Testing with watermelon db

I've been working on an open-source cycling computer with my brother for a few weeks now. It's built with react-native expo and because it's a fairly data intensive and reactive we naturally landed on watermelon db for our database/ORM.

Their docs are great but are a little light on how to test your watermelon backed app.

The setup

When you run your react-native app with jest it'll run in a react-native like environment with many of the mobile API'S mocked out because the test suite isn't running on a real device. If you try run jest test with watermelon you'll likely run into this error:

Diagnostic error: NativeModules.DatabaseBridge is not defined! This means that you haven\'t properly linked WatermelonDB native module. Refer to docs for more details

This is telling us that the native API isn't implemented. To get our tests running we need to mock this interaction. I found this suggestion to use lokijs adapter which uses an in memory db instead of the sqlite lib, this worked great but it doesn't support raw queries. We use raw SQL queries in a few cases that are too complex for the ORM, so we needed another solution.

Watermelon also works in a node.js environment which loads real sqlite bindings. To do this you need to intercept the imports in jest and load the node.js adapter.
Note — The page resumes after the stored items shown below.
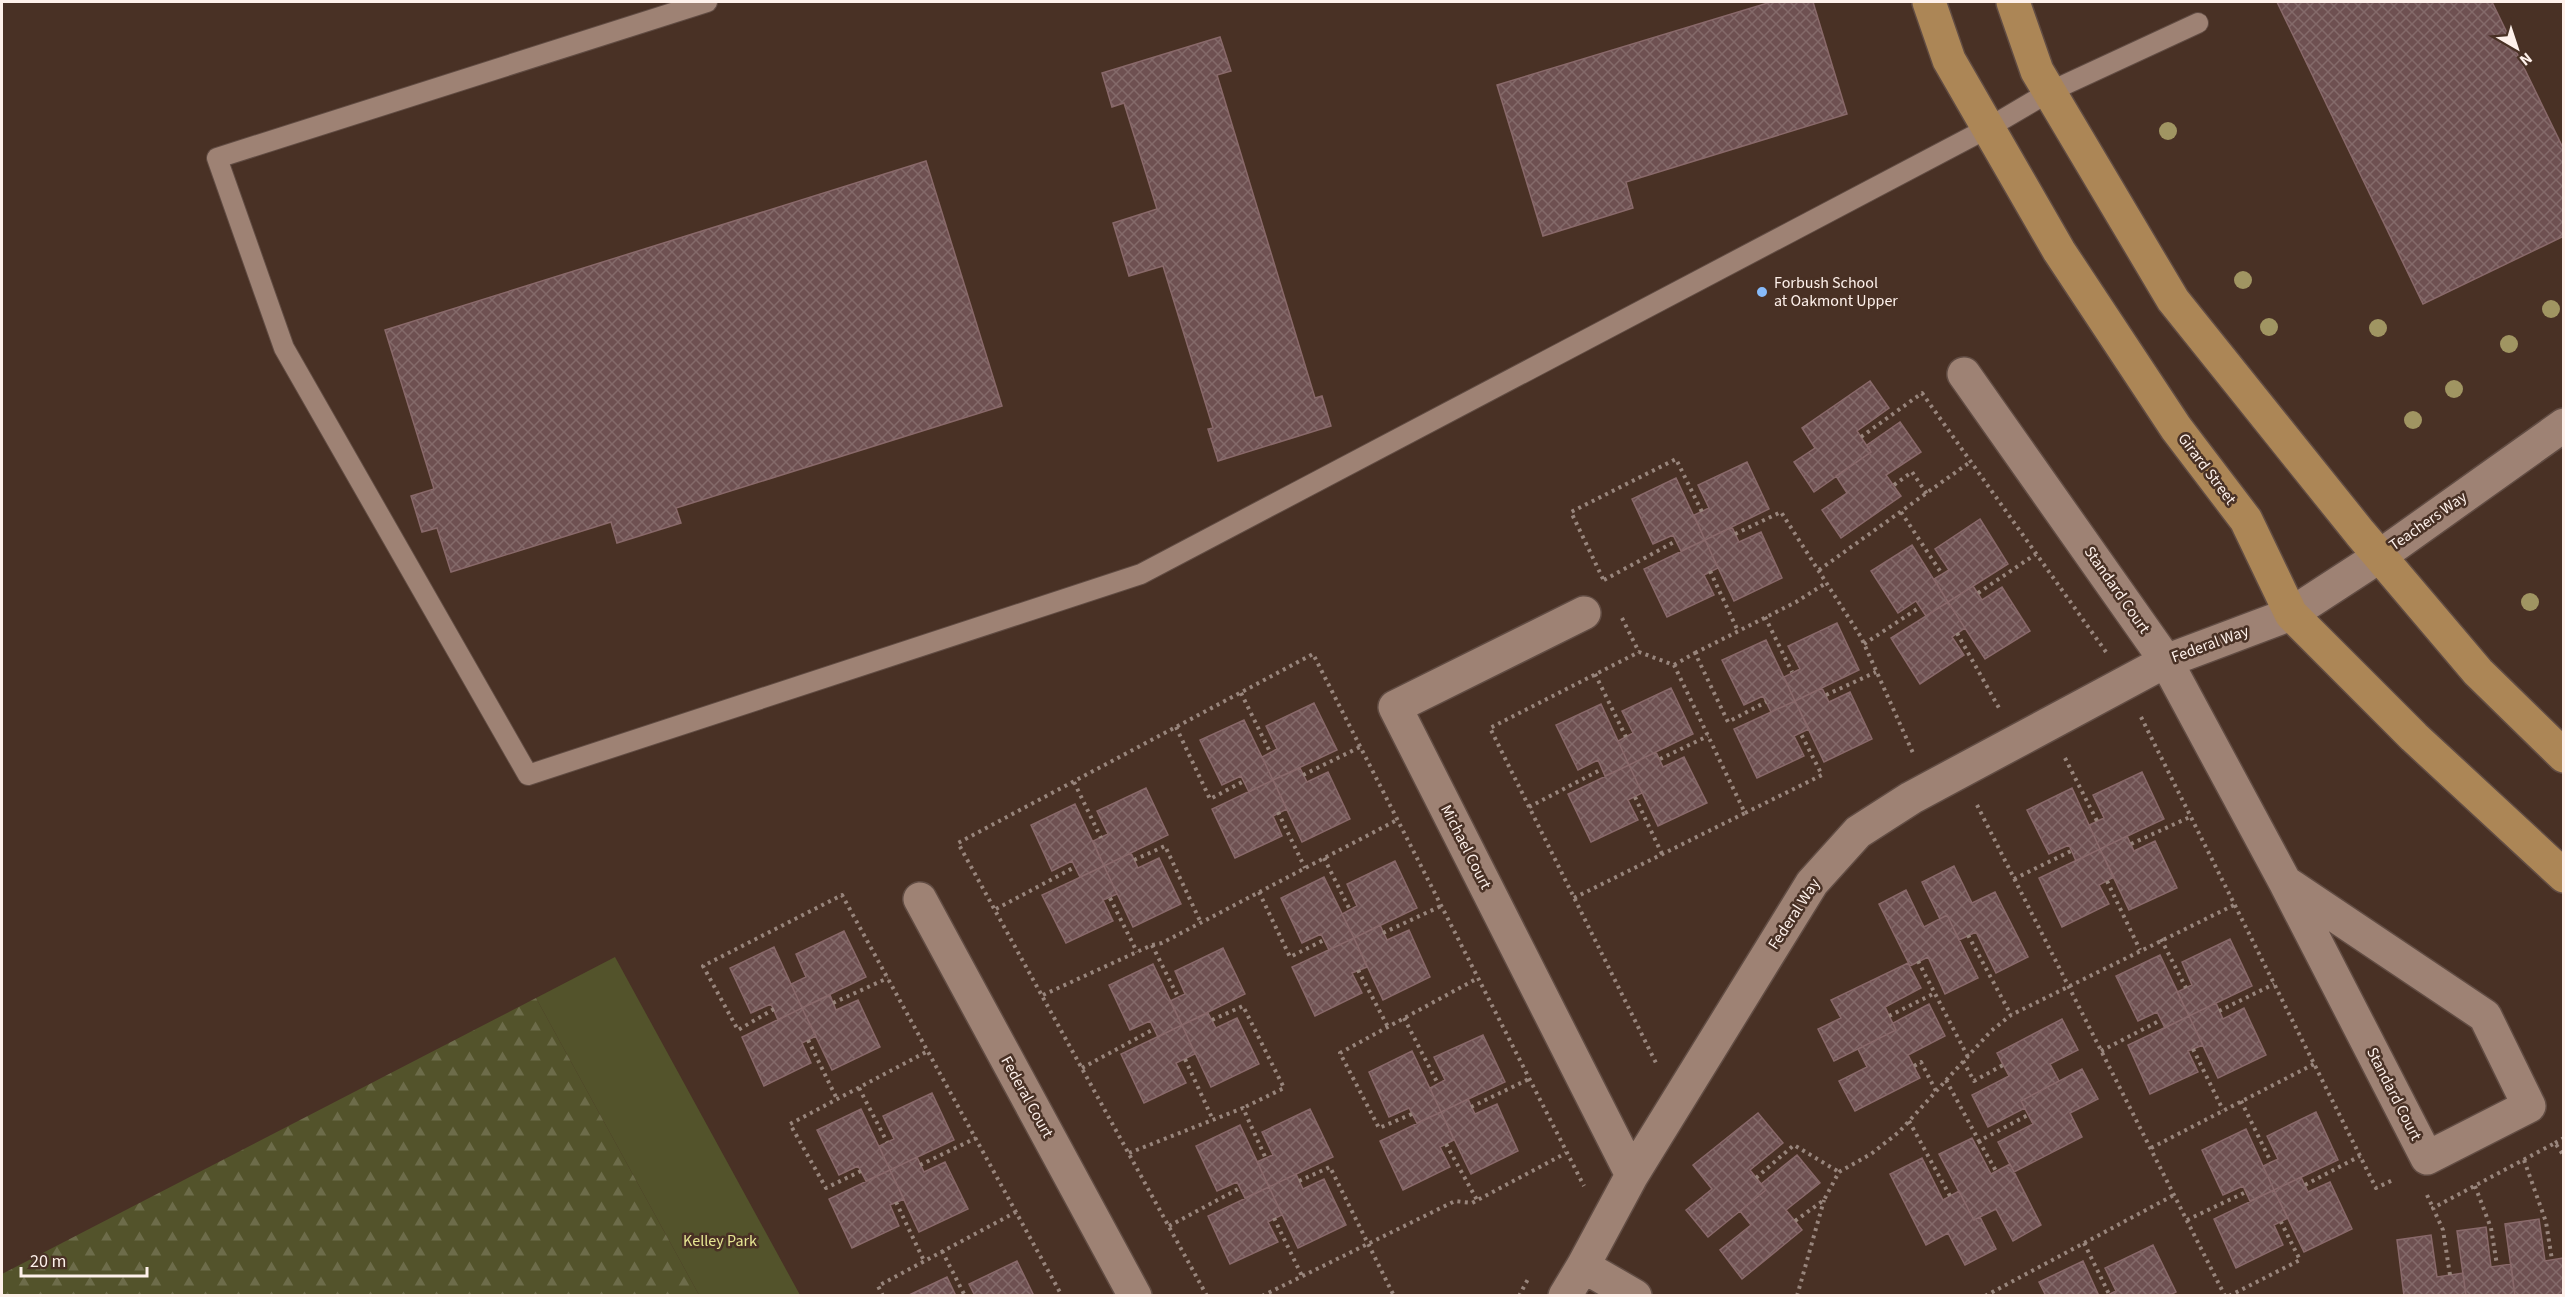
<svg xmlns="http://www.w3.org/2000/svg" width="2565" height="1297" font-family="'Source Sans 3',sans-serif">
	<defs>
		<pattern id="forest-firs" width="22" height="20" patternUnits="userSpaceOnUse" patternTransform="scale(1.5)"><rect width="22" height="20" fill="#53532b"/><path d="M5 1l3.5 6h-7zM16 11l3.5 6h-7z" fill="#6d6c4a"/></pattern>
		<pattern id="building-cross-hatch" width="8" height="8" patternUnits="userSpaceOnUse" patternTransform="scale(1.5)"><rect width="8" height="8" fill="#6e5051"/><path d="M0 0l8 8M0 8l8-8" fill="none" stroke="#846a6a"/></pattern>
	</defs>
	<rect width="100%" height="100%" fill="#493125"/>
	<path fill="#53532b" d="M615 957 800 1295H699L536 998Z"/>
	<path fill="url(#forest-firs)" d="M536 998 699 1295H2V1274Z"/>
	<path fill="url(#building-cross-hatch)" stroke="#89696a" stroke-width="1.5" d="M1771 2H1813L1847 114 1626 182 1633 208 1543 236 1497 85Z
		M2277 2H2492L2564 150V236L2423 304Z
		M1220 37 1231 71 1217 75 1315 398 1322 396 1331 426 1218 461 1208 429 1213 428 1163 266 1129 276 1113 223 1157 209 1124 103 1112 107 1102 73Z
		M926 161 1002 406 676 508 681 523 617 543 611 522 451 572 437 528 422 532 411 496 434 489 385 330Z
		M1870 381 1889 408 1857 431 1871 452 1814 492 1794 462 1815 448 1802 428Z
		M1900 422 1921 452 1886 475 1901 496 1841 538 1822 510 1847 493 1836 476 1871 452 1867 445Z
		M1747 462 1769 509 1705 540 1694 515 1709 508 1698 485Z
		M1676 478 1705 540 1681 551 1673 535 1653 544 1632 499Z
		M1980 519 2008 564 1948 602 1934 579 1949 570 1935 549Z
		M1732 527 1739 542 1761 532 1782 578 1734 601 1705 540Z
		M1705 540 1718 568 1704 575 1714 595 1667 617 1644 569Z
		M1912 545 1948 602 1926 616 1916 601 1898 613 1871 571Z
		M1973 586 1982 600 2002 587 2030 631 1985 659 1948 602Z
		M1948 602 1965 628 1952 637 1964 655 1920 684 1891 638Z
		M1837 623 1859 670 1795 701 1784 677 1800 669 1788 646Z
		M1766 640 1795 701 1771 712 1763 696 1744 705 1722 660Z
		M1671 688 1693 734 1629 765 1618 741 1633 733 1622 711Z
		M1822 688 1829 702 1850 692 1872 739 1824 762 1795 701Z
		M1795 701 1809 729 1794 736 1804 756 1757 778 1734 729Z
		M1314 703 1337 750 1273 780 1262 757 1277 749 1266 726Z
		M1601 704 1629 765 1605 776 1598 760 1578 770 1556 725Z
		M1244 720 1273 780 1249 792 1241 776 1222 785 1200 740Z
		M1656 752 1663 767 1684 757 1707 803 1658 826 1629 765Z
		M1629 765 1642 793 1628 800 1638 820 1591 842 1568 794Z
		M1300 768 1307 782 1328 772 1350 819 1302 842 1273 780Z
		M2142 772 2164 819 2100 849 2089 825 2104 818 2093 795Z
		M1273 780 1287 809 1273 816 1282 836 1235 858 1212 809Z
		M1146 788 1168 835 1104 866 1093 841 1108 834 1097 811Z
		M2072 788 2100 849 2076 861 2069 845 2049 854 2027 810Z
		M1075 804 1104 866 1080 877 1072 861 1052 871 1031 825Z
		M2127 836 2134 851 2155 841 2177 888 2129 910 2100 849Z
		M2100 849 2114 877 2099 885 2109 904 2062 927 2039 878Z
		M1131 853 1138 868 1159 858 1181 904 1133 927 1104 866Z
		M1395 861 1417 908 1354 938 1342 914 1357 906 1347 884Z
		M1104 866 1117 894 1103 900 1113 921 1066 943 1042 895Z
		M1954 866 1972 903 1995 892 2028 957 1996 973 1976 932 1959 940 1947 915 1940 919 1922 882Z
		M1324 877 1354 938 1329 950 1321 934 1302 943 1281 898Z
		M1906 890 1924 927 1947 915 1978 978 1945 994 1928 957 1910 966 1879 904Z
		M1380 925 1387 940 1409 930 1430 977 1383 1000 1354 938Z
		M844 931 866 977 802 1008 791 984 806 977 796 954Z
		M1354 938 1367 967 1352 973 1362 993 1315 1016 1292 967Z
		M2230 939 2252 986 2189 1016 2177 992 2192 985 2182 962Z
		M774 947 802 1008 778 1020 771 1004 751 1013 730 968Z
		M1223 948 1245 994 1182 1025 1170 1001 1185 994 1175 971Z
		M2160 955 2189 1016 2165 1028 2157 1012 2138 1021 2116 976Z
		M1908 963 1921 988 1885 1007 1896 1030 1834 1061 1818 1029 1841 1018 1831 1000Z
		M1153 964 1182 1025 1158 1037 1150 1021 1130 1030 1109 985Z
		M830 995 836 1010 858 1000 880 1047 832 1070 802 1008Z
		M2216 1003 2223 1019 2244 1008 2266 1055 2218 1078 2189 1016Z
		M1929 1004 1945 1036 1908 1055 1920 1078 1855 1111 1839 1081 1867 1067 1858 1049 1896 1030 1893 1023Z
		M802 1008 816 1036 802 1043 811 1063 764 1086 742 1037Z
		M1208 1013 1216 1028 1237 1018 1259 1064 1211 1087 1182 1025Z
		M2189 1016 2203 1045 2188 1051 2198 1072 2150 1094 2128 1045Z
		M2062 1019 2078 1050 2050 1064 2059 1081 2021 1101 2025 1108 1988 1127 1972 1095 2009 1076 1997 1053Z
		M1182 1025 1195 1054 1176 1063 1186 1083 1144 1103 1121 1054Z
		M1483 1035 1505 1082 1441 1112 1430 1088 1445 1080 1434 1057Z
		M1412 1051 1441 1112 1417 1123 1409 1108 1389 1117 1369 1072Z
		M2082 1069 2098 1099 2070 1113 2082 1137 2014 1172 1998 1142 2033 1124 2021 1101Z
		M932 1093 954 1140 890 1170 879 1146 894 1139 883 1116Z
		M1468 1099 1475 1114 1497 1104 1518 1151 1471 1174 1441 1112Z
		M861 1109 890 1170 866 1181 858 1166 839 1175 817 1130Z
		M1310 1109 1333 1157 1269 1187 1257 1162 1273 1155 1262 1132Z
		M1441 1112 1454 1140 1440 1147 1450 1167 1403 1190 1380 1141Z
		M2316 1112 2338 1160 2274 1190 2263 1166 2278 1159 2267 1136Z
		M1758 1113 1783 1143 1750 1170 1766 1190 1708 1237 1686 1210 1712 1189 1693 1165Z
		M1240 1125 1269 1187 1245 1198 1237 1182 1217 1191 1196 1146Z
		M2246 1129 2274 1190 2250 1201 2243 1186 2223 1195 2202 1150Z
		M1972 1138 1991 1174 2010 1164 2041 1225 2013 1241 1996 1209 1974 1220 1939 1154Z
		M1797 1155 1820 1183 1786 1210 1802 1230 1742 1279 1720 1250 1751 1225 1740 1211 1766 1190 1761 1184Z
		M917 1157 924 1172 945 1162 968 1209 919 1232 890 1170Z
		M1922 1158 1943 1200 1959 1191 1974 1220 1980 1217 1996 1249 1965 1265 1948 1233 1926 1245 1890 1174Z
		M890 1170 904 1199 890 1205 899 1226 852 1248 829 1199Z
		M1296 1174 1303 1189 1324 1179 1346 1225 1298 1248 1269 1187Z
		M2301 1177 2308 1192 2330 1182 2352 1229 2304 1252 2274 1190Z
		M1269 1187 1282 1215 1268 1222 1278 1242 1230 1264 1208 1216Z
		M2274 1190 2288 1218 2274 1225 2283 1245 2236 1268 2214 1219Z
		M2539 1219 2545 1261 2564 1258V1296H2515L2505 1224Z
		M2486 1227 2491 1267 2511 1264 2515 1296H2466L2457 1231Z
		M2431 1235 2437 1277 2463 1273 2466 1296H2404L2397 1240Z
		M2153 1245 2176 1292 2168 1296H2106L2116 1291 2105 1268Z
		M1017 1261 1034 1296H975L969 1284Z
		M2083 1261 2099 1296H2046L2039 1282Z
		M947 1277 956 1296H907Z"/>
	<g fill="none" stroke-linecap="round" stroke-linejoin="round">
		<defs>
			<path id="lane" d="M707 2 217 158 284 348 528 775 1141 574 1988 128 2049 92 2198 23"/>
			<path id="street" d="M1964 374 2166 661 2285 882 2427 1158 2529 1106 2485 1016 2285 882
				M1584 613 1395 707 1632 1175
				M920 899 1135 1296
				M1583 1266 1635 1296
				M1565 1296 1583 1266 1632 1175 1812 883 1858 832 1911 798 2166 661 2291 614 2380 556 2564 425"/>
			<path id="secondary" d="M1929 2 1949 60 2059 251 2176 428 2246 520 2291 614 2414 737 2564 876
				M2013 2 2037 71 2173 300 2360 533 2478 672 2564 756"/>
		</defs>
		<use href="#lane" stroke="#614c43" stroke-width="22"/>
		<use href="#street" stroke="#614c43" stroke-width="36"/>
		<use href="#secondary" stroke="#614c43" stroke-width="36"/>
		<path stroke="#98857c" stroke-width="4" stroke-dasharray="3 4.5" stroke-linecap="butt" d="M1861 437 1922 393 2106 652
			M1894 485 1912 472 1927 494
			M1901 512 1942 574
			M1735 534 1781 512 1861 637 1913 753
			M1819 570 1970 462
			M1710 571 1738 631
			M1603 579 1571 512 1676 459 1702 512
			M1604 580 1676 541
			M1978 593 2036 554
			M1765 617 1792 672
			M1622 618 1639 652
			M1957 633 1999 708
			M1864 644 1920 607
			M1695 653 1796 602 1826 583
			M1674 665 1695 653 1728 722 1766 702
			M1595 674 1626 737
			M1241 693 1270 752
			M1826 695 1876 672
			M2141 717 2376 1188 2395 1179
			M1176 727 1210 799 1244 781
			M2065 758 2097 821
			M1660 759 1708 736
			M1303 775 1360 747
			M1074 782 1101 838
			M1635 797 1662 854
			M1977 805 2225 1296
			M1529 807 1602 769
			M1278 812 1305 868
			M1745 813 1822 775 1800 732
			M2131 844 2190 817
			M1324 858 1350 910
			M1134 860 1165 846 1201 923
			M2014 879 2071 851
			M2107 881 2140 950
			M1259 892 1290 957 1324 940
			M1110 898 1137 952
			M1574 898 1745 813 1674 665 1639 652 1490 728 1656 1063
			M996 909 1075 867
			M1383 933 1441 906
			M1968 935 2011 1015
			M2161 939 2186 988
			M1152 945 1178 997
			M1918 961 1968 1057
			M1358 970 1388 1027
			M1043 995 1152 945 1162 943 1397 820
			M833 1003 888 978
			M774 1009 738 1030 703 966 842 895 1062 1296
			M2219 1011 2274 984
			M1889 1016 1935 993
			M1404 1018 1438 1084
			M1212 1020 1243 1006 1284 1088 1243 1108
			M808 1040 837 1099
			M2193 1049 2223 1110
			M2101 1051 2161 1020
			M1185 1059 1213 1120
			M1963 1061 1974 1081 2003 1065
			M1914 1066 1921 1062 1936 1091
			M1082 1068 1154 1029
			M1946 1080 1979 1141 2028 1115
			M859 1088 887 1142
			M2241 1101 2271 1162
			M1471 1107 1529 1079
			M1412 1114 1379 1128 1340 1053 1478 978
			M1909 1121 1950 1196
			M1979 1141 1996 1171
			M2555 1143 2564 1138
			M1446 1144 1477 1200
			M2151 1148 2314 1064
			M1129 1153 1243 1108 1266 1159
			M2524 1160 2546 1222 2552 1260
			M920 1165 976 1138
			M861 1171 826 1188 790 1124 928 1051
			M1756 1178 1794 1145 1839 1172
			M1299 1181 1330 1167 1394 1296
			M2305 1185 2360 1156
			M2475 1186 2491 1228 2497 1265
			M2427 1195 2433 1208
			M896 1202 924 1261
			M1274 1218 1302 1276
			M2187 1220 2246 1192
			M1795 1221 1824 1200 1839 1172 1871 1154 1899 1132 1991 1031 2011 1015 2234 905
			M1169 1226 1240 1188
			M2084 1243 2109 1294
			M942 1251 965 1296
			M2450 1275 2443 1230 2433 1208 2555 1143 2564 1156
			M883 1296 878 1286 1016 1212
			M1207 1296 958 843 1313 654 1584 1186
			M1262 1296 1455 1201 1472 1203 1566 1153
			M1519 1296 1528 1279
			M1797 1296 1824 1200
			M1985 1296 2174 1195
			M2187 1296H2204
			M2229 1296 2300 1260 2281 1222"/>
		<use href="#lane" stroke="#9e8274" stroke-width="20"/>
		<use href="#street" stroke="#9e8274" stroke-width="33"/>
		<use href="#secondary" stroke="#ac8656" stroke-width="33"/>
	</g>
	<g fill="#a09562">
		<circle cx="2168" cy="131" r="9"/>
		<circle cx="2243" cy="280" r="9"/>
		<circle cx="2551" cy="309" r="9"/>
		<circle cx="2269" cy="327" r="9"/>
		<circle cx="2378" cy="328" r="9"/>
		<circle cx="2509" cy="344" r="9"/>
		<circle cx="2454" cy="389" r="9"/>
		<circle cx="2413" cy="420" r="9"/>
		<circle cx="2530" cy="602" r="9"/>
	</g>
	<circle fill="#87bbfb" stroke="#493125" stroke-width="2" cx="1762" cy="292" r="6"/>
	<g text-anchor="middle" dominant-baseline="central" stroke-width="5" stroke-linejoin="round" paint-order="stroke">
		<g font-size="16" fill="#fef1eb" stroke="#493125" text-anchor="start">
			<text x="1774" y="283">Forbush School<tspan x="1774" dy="18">at Oakmont Upper</tspan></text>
		</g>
		<g font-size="16" fill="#fef1eb" stroke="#493125">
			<text transform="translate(2207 469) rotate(53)">Girard Street</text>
			<text transform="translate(2428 521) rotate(-35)">Teachers Way</text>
			<text transform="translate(2117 590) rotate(55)">Standard Court</text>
			<text transform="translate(2210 644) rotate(-20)">Federal Way</text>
			<text transform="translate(1466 847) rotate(63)">Michael Court</text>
			<text transform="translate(1794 914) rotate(-57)">Federal Way</text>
			<text transform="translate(2394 1094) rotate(63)">Standard Court</text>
			<text transform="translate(1027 1097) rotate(61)">Federal Court</text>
		</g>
		<g font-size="16" fill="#e7e693" stroke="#493125">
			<text x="720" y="1241">Kelley Park</text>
		</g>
	</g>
	<rect width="2565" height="1297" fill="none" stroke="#fef1eb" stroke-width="6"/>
	<g transform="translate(2517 48) rotate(141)" stroke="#493125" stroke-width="4.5" paint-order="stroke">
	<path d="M0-4.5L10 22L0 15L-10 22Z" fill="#fef1eb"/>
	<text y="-9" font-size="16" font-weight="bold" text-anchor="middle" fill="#fef1eb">N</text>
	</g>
	<path d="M21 1267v9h126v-9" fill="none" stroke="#fef1eb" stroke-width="3"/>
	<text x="30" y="1267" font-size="18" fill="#fef1eb" stroke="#493125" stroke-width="4.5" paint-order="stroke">20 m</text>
</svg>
First install the node.js sqlite dependencies:

yarn add --dev better-sqlite3

Then intercept the native calls and load the node module.

// setup.js

jest.mock(
  '@nozbe/watermelondb/adapters/sqlite/makeDispatcher/index.native.js',
  () => {
    return jest.requireActual(
      '@nozbe/watermelondb/adapters/sqlite/makeDispatcher/index.js',
    );
  },
);

Now our sqlite dispatcher will issue sqlite queries via better-sqlite3 rather than the native bridge.

Fixtures

Next we'll also want to clear our database between each test. So I added the following jest hook after each test.

afterEach(async () => {
  await db.write(async () => {
    await db.unsafeResetDatabase();
  });
});

Now you are ready to run a test, remember to run any calls to the database in a render.act(). For example:

it('Widget page renders & updates correctly', async () => {
  // write the first realtime row.
  const powerProps = {
    title: 'Power ',
    icon: 'lightning-bolt',
  };

  let record = await getOrCreateRealtimeRecord();
  let updatedRecord!: RealtimeDataModel;

  // Check the widget is using the realtime table.
  // initial value should be 0
  const widget = screen.findByProps({...powerProps, data: null});
  expect(widget).toBeTruthy();

  // write to the db updating the realtime table.
  await renderer.act(async () => {
    updatedRecord = await updateRealTimeRecord(record);
  });

  // again check the component to see that it's re-rendered correctly
  const updatedWidget = tree.root.findByProps({
    ...powerProps,
    data: updatedRecord.instantPower,
  });
  expect(updatedWidget).toBeTruthy();
});

That should be it! Let me know if you have any issues.